Proteomics Mass Spectrometry Patents

Proteomics / mass spectrometry patents cover MS-instrument innovations; sample-prep and dynamic-range innovations; affinity (non-MS) proteomics innovations; and single-molecule protein-sequencing, acquisition, and quantification innovations — with IP held by mass-spec instrument makers and next-generation proteomics companies (in a field measuring the PROTEINS in biological samples at scale — the functional molecules that genes encode). WHY PROTEOMICS: genes (DNA/RNA) are the blueprint, but PROTEINS do the work — and protein levels, modifications, and interactions reveal biology and disease that genomics misses; proteomics is essential for biomarkers and drug targets, but is much HARDER than genomics because proteins can't be amplified (no PCR equivalent) and span an enormous DYNAMIC RANGE (in blood, abundances vary ~10 orders of magnitude, hiding low-abundance proteins).
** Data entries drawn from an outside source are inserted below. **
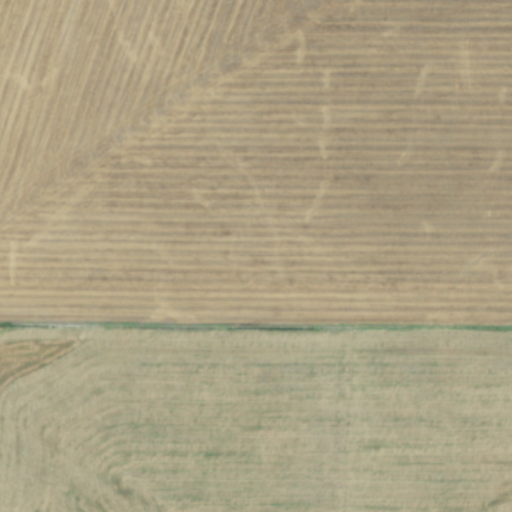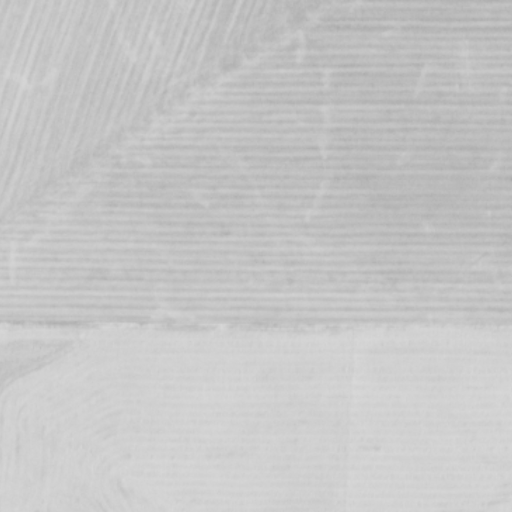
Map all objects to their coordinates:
crop: (256, 256)
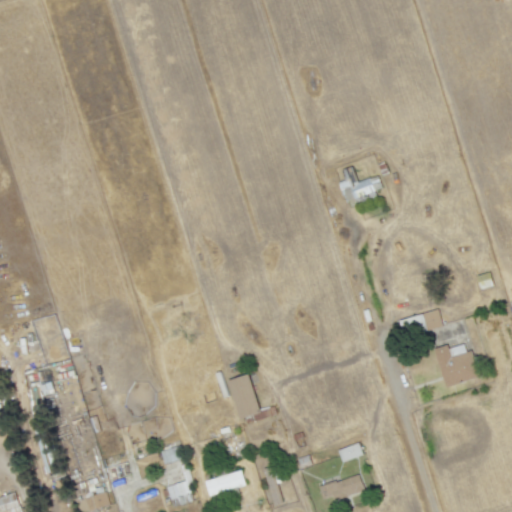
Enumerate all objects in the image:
building: (356, 186)
building: (362, 189)
building: (420, 323)
building: (455, 365)
building: (456, 369)
building: (243, 396)
building: (1, 423)
road: (413, 450)
building: (349, 452)
building: (170, 454)
building: (175, 456)
building: (224, 482)
building: (230, 484)
building: (341, 487)
building: (183, 496)
building: (91, 502)
building: (8, 503)
building: (12, 503)
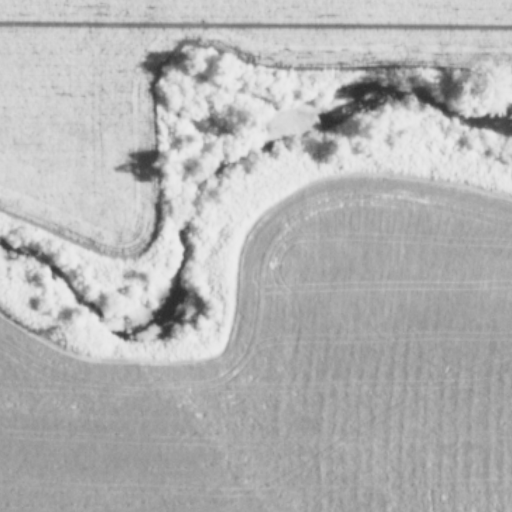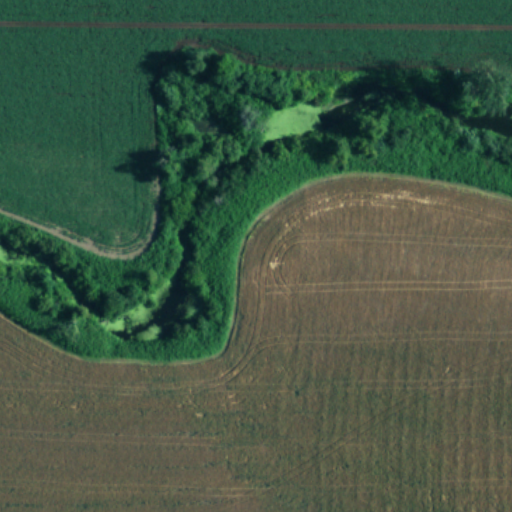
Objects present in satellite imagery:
crop: (184, 86)
crop: (294, 364)
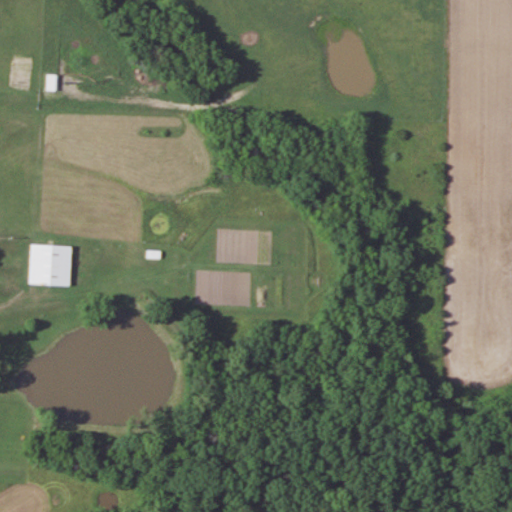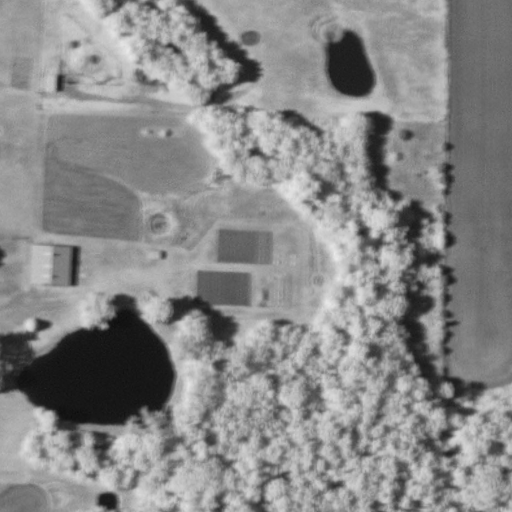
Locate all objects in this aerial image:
building: (51, 82)
building: (50, 265)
MAJOR PROTEOMICS PATENT HOLDERS: THERMO FISHER: the dominant MS platform (ORBITRAP high-resolution mass spectrometers). BRUKER: timsTOF (ion-mobility MS). SCIEX/DANAHER, WATERS (MS instruments). OLINK: Proximity Extension Assay (PEA — antibody-DNA affinity proteomics). SOMALOGIC: SomaScan (aptamer affinity). SEER: Proteograph (nanoparticle PROTEIN CORONA to compress dynamic range). NAUTILUS, QUANTUM-SI (single-molecule next-gen protein SEQUENCING). MS instruments, sample prep/dynamic range, affinity proteomics, and single-molecule sequencing/acquisition are the core proteomics patent domains — and dynamic-range compression, affinity multiplexing, single-molecule protein sequencing, and DIA are the open whitespace.
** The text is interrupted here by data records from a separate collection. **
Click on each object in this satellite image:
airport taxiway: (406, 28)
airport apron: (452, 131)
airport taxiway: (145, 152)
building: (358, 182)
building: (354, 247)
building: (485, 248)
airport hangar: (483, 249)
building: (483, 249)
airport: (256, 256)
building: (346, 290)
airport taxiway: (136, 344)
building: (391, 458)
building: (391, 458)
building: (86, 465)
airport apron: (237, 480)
Mass-spectrometry-instrument innovations; ion-mobility and acquisition innovations; sample-prep and enrichment innovations; and dynamic-range-compression innovations represent core proteomics patent domains — and the mass spectrometer's performance and (above all) seeing low-abundance proteins across an enormous dynamic range are the central challenges. MASS-SPECTROMETRY-INSTRUMENT PATENTS: the analyzer that measures protein/peptide masses — high-resolution ORBITRAP (Thermo), time-of-flight, quadrupole, and hybrid instruments — improving resolution, mass accuracy, SENSITIVITY (detecting less material), scan speed, and DEPTH (proteins identified per run); the instrument is core, high-value IP held mainly by the big vendors. ION-MOBILITY / ACQUISITION PATENTS: adding an extra separation/selectivity dimension — ION MOBILITY (timsTOF, Bruker — separating ions by shape/size before MS to boost depth/speed), and acquisition methods (see below); ion mobility is a key differentiating instrument advance. SAMPLE-PREP / ENRICHMENT PATENTS: preparing samples for MS — protein digestion, peptide enrichment, depletion of high-abundance proteins, and post-translational-modification (PTM) enrichment (phospho/glyco); sample prep strongly affects what's detected. DYNAMIC-RANGE-COMPRESSION PATENTS: the plasma proteome's ~10-order dynamic range hides low-abundance (often most interesting) proteins — methods to COMPRESS dynamic range and capture low-abundance proteins, notably Seer's engineered NANOPARTICLE 'protein corona' (different nanoparticles bind different proteins, flattening abundance); dynamic-range compression is a high-value, differentiating whitespace. High-sensitivity/deep MS instruments, ion mobility, and dynamic-range-compression sample prep (nanoparticle corona) are the highest-value MS-side IP because instrument depth/sensitivity and seeing low-abundance proteins determine proteomic coverage.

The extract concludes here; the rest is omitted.